*Problem details*.
The records below must be returned exactly, with every picture left out.

*Information shown*.
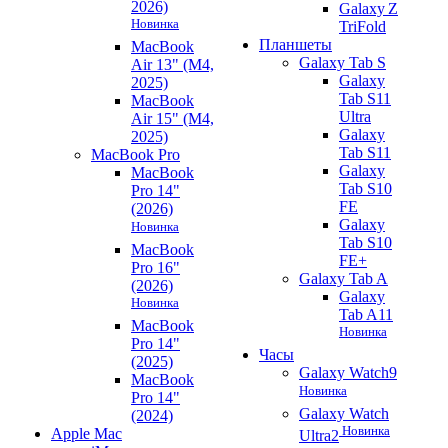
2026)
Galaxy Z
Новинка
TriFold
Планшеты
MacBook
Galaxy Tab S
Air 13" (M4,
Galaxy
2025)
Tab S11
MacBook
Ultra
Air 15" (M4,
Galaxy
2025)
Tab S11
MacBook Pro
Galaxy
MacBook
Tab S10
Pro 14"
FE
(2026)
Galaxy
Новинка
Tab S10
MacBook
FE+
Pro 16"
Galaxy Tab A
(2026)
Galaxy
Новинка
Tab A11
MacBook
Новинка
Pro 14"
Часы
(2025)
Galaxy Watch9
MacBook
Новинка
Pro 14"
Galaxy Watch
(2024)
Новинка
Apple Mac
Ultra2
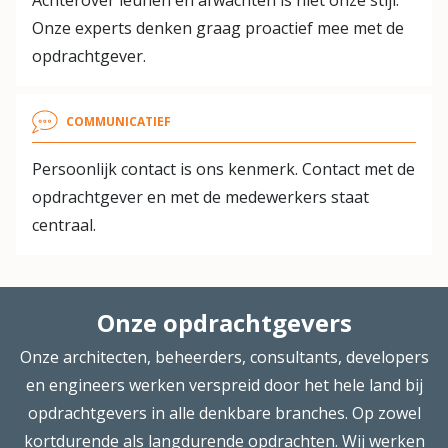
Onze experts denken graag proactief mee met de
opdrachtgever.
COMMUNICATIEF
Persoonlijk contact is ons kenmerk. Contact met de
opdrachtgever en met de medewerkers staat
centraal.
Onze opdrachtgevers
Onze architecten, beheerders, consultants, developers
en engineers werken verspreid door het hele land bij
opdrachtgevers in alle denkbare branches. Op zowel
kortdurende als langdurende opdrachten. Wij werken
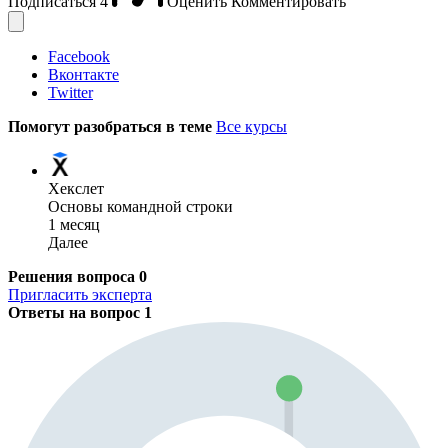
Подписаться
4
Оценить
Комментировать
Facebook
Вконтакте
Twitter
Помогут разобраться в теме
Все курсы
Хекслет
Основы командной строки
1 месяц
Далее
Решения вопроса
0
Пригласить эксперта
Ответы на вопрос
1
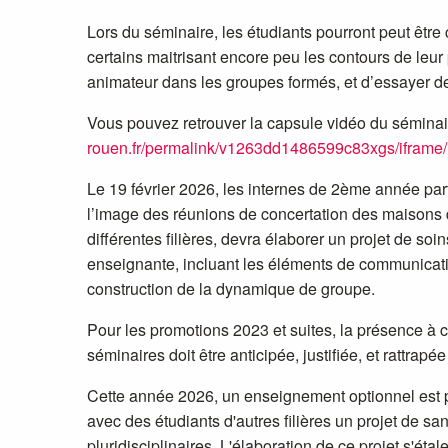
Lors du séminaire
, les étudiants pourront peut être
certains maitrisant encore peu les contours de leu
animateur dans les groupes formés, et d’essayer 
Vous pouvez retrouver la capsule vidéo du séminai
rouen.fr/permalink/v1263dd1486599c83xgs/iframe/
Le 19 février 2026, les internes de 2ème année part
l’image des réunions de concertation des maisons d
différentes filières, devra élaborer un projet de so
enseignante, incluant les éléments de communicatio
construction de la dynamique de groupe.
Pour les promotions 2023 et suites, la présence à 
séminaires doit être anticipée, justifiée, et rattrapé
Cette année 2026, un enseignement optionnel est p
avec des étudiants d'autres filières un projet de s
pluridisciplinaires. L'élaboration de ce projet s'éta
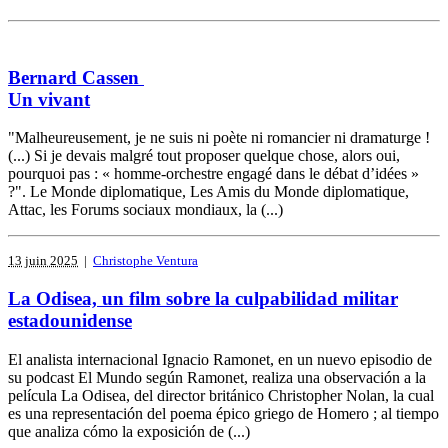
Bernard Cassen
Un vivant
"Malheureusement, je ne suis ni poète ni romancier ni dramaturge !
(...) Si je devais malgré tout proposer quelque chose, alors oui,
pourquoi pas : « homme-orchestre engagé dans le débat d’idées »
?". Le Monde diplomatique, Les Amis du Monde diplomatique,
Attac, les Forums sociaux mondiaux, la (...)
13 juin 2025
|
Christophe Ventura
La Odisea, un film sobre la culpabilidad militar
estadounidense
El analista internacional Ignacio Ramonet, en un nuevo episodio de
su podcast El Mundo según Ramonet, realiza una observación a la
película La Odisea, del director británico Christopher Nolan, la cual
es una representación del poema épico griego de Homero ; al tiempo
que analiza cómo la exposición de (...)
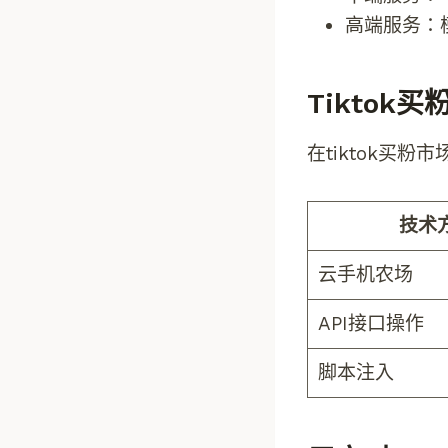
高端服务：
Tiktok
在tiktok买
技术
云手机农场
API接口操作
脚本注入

*Exercise output*.
2026)
Galaxy Z
Новинка
TriFold
Планшеты
MacBook
Galaxy Tab S
Air 13" (M4,
Galaxy
2025)
Tab S11
MacBook
Ultra
Air 15" (M4,
Galaxy
2025)
Tab S11
MacBook Pro
Galaxy
MacBook
Tab S10
Pro 14"
FE
(2026)
Galaxy
Новинка
Tab S10
MacBook
FE+
Pro 16"
Galaxy Tab A
(2026)
Galaxy
Новинка
Tab A11
MacBook
Новинка
Pro 14"
Часы
(2025)
Galaxy Watch9
MacBook
Новинка
Pro 14"
Galaxy Watch
(2024)
Новинка
Apple Mac
Ultra2
Onze experts denken graag proactief mee met de
opdrachtgever.
COMMUNICATIEF
Persoonlijk contact is ons kenmerk. Contact met de
opdrachtgever en met de medewerkers staat
centraal.
Onze opdrachtgevers
Onze architecten, beheerders, consultants, developers
en engineers werken verspreid door het hele land bij
opdrachtgevers in alle denkbare branches. Op zowel
kortdurende als langdurende opdrachten. Wij werken
Подписаться
4
Оценить
Комментировать
Facebook
Вконтакте
Twitter
Помогут разобраться в теме
Все курсы
Хекслет
Основы командной строки
1 месяц
Далее
Решения вопроса
0
Пригласить эксперта
Ответы на вопрос
1
Lors du séminaire
, les étudiants pourront peut être
certains maitrisant encore peu les contours de leu
animateur dans les groupes formés, et d’essayer 
Vous pouvez retrouver la capsule vidéo du séminai
rouen.fr/permalink/v1263dd1486599c83xgs/iframe/
Le 19 février 2026, les internes de 2ème année part
l’image des réunions de concertation des maisons d
différentes filières, devra élaborer un projet de so
enseignante, incluant les éléments de communicatio
construction de la dynamique de groupe.
Pour les promotions 2023 et suites, la présence à 
séminaires doit être anticipée, justifiée, et rattrapé
Cette année 2026, un enseignement optionnel est p
avec des étudiants d'autres filières un projet de s
pluridisciplinaires. L'élaboration de ce projet s'éta
Bernard Cassen
Un vivant
"Malheureusement, je ne suis ni poète ni romancier ni dramaturge !
(...) Si je devais malgré tout proposer quelque chose, alors oui,
pourquoi pas : « homme-orchestre engagé dans le débat d’idées »
?". Le Monde diplomatique, Les Amis du Monde diplomatique,
Attac, les Forums sociaux mondiaux, la (...)
13 juin 2025
|
Christophe Ventura
La Odisea, un film sobre la culpabilidad militar
estadounidense
El analista internacional Ignacio Ramonet, en un nuevo episodio de
su podcast El Mundo según Ramonet, realiza una observación a la
película La Odisea, del director británico Christopher Nolan, la cual
es una representación del poema épico griego de Homero ; al tiempo
que analiza cómo la exposición de (...)
高端服务：
Tiktok
在tiktok买
技术
云手机农场
API接口操作
脚本注入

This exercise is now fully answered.